If you read the book, you may understand why poetry might be needed to weave such a vivid and painful narrative. It reminded me of something I learned working with the Office of Multi-cultural Studies during my time in the Arts Education Branch at LAUSD. We were developing a professional development for our elementary dance, theatre, and visual arts teachers, incorporating the arts to focus on the La Llorona (the weeping woman). La Llorona is an oral legend known by virtually every hispanic child in our schools but only vaguely familiar to many of their teachers. In fact, some of our arts teachers were weirded out by the workshop. This is understandable. It’s a terrifying story about a woman who drowns her own children and then spends the rest of her life mourning them and snatching other innocent children away from their homes. Hardly an uplifting tale! But we thought it appropriate that we were drawing on a legend from deep in the cultural consciousness of the children we teach, and, like Euripides’ Medea, as a piece of literature it has the powerfully emotional resonance of a poem.

Here is Carolyn Forché in her own words in an interview with Robin Lindley at George Washington University. explaining why Leonel Gomez Vides chose her to write about his country:

“He came to visit me as an American poet. And of course, I tried to dissuade him from imagining that a poet could accomplish the task he imagined, explaining to him that poets didn’t have a great deal of exposure or credibility in the United States, and that we weren’t consulted on matters of foreign policy. We were considered a subculture or a fringe element. He was surprised by that because, of course, in Latin America poetry is very important and taken very seriously, so he decided that one of my tasks was to change the role of poets in the United States, which I thought was very quixotic and probably more impossible than anything else he was asking me to do.

“I was touched by his faith in poetry and by his regard for it…”
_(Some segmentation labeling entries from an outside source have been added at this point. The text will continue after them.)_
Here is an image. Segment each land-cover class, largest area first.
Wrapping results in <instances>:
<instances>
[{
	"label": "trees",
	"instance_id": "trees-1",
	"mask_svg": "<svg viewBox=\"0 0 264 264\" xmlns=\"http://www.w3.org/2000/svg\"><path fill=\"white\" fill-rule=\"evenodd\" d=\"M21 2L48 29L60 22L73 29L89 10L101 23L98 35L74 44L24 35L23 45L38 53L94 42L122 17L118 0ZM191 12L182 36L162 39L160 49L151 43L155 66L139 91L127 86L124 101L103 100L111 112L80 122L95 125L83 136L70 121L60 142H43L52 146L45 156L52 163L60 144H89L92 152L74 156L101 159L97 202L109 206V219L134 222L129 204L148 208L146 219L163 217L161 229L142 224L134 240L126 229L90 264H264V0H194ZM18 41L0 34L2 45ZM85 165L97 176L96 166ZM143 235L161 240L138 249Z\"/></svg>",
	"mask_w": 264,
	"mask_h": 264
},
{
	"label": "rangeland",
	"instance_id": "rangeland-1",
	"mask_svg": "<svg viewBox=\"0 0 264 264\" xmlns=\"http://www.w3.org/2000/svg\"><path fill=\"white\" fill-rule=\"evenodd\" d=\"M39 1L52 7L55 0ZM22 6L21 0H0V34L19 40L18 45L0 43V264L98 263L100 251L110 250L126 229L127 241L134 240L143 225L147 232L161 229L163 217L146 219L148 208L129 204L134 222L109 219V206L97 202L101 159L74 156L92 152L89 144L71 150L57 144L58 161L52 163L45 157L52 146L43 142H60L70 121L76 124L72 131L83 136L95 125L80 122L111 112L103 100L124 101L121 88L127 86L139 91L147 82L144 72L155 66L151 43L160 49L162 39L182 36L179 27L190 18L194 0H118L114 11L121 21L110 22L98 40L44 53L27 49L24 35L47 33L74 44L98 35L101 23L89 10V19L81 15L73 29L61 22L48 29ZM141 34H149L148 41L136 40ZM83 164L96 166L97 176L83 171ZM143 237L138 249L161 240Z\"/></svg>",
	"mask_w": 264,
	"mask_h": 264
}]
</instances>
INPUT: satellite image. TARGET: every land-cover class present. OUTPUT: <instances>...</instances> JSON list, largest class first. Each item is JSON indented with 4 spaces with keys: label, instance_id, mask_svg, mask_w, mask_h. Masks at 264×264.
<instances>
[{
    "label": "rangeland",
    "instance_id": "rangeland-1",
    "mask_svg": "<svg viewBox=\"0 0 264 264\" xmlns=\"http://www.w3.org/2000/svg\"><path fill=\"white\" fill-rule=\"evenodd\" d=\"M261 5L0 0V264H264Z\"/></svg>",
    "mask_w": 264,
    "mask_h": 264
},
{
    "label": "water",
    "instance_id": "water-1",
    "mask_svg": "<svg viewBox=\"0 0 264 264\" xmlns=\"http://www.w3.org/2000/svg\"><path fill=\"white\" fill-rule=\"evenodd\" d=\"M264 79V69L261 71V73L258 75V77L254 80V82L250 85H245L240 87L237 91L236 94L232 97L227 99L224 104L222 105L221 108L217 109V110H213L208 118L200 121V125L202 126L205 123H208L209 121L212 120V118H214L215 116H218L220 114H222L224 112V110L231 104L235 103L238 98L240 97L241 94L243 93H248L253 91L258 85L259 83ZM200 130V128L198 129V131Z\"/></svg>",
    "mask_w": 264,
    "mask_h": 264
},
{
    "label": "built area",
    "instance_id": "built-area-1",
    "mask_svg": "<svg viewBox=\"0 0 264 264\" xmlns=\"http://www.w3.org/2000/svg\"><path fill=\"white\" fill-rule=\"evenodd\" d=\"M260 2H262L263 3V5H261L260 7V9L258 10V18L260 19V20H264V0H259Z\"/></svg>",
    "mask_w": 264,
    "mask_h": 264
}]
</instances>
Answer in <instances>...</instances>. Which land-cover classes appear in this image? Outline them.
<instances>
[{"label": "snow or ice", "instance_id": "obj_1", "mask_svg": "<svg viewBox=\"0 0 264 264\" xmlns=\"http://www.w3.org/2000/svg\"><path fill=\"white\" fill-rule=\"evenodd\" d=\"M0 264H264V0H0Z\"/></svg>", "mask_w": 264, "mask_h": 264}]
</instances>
Reading this I remembered that I’ve heard this twice before. Barbara Kingsolver said the exact same thing about her book The Lacuna, which tells the story of Trotsky’s time living in Mexico. In The White Goddess, Robert Graves describes a time in ancient British history when poets sat next to kings in government. Poets are, and have always been, valued in other cultures far more than they are in ours. They interpret, clarify, and vivify the times to which they are witness.

Read on. Finish the post.

Lithgow shows you the beauty and importance of poetry.

What is the role of poetry in the Common Core curriculum? Will poetry help you write a market analysis? What does it do? Why does it matter?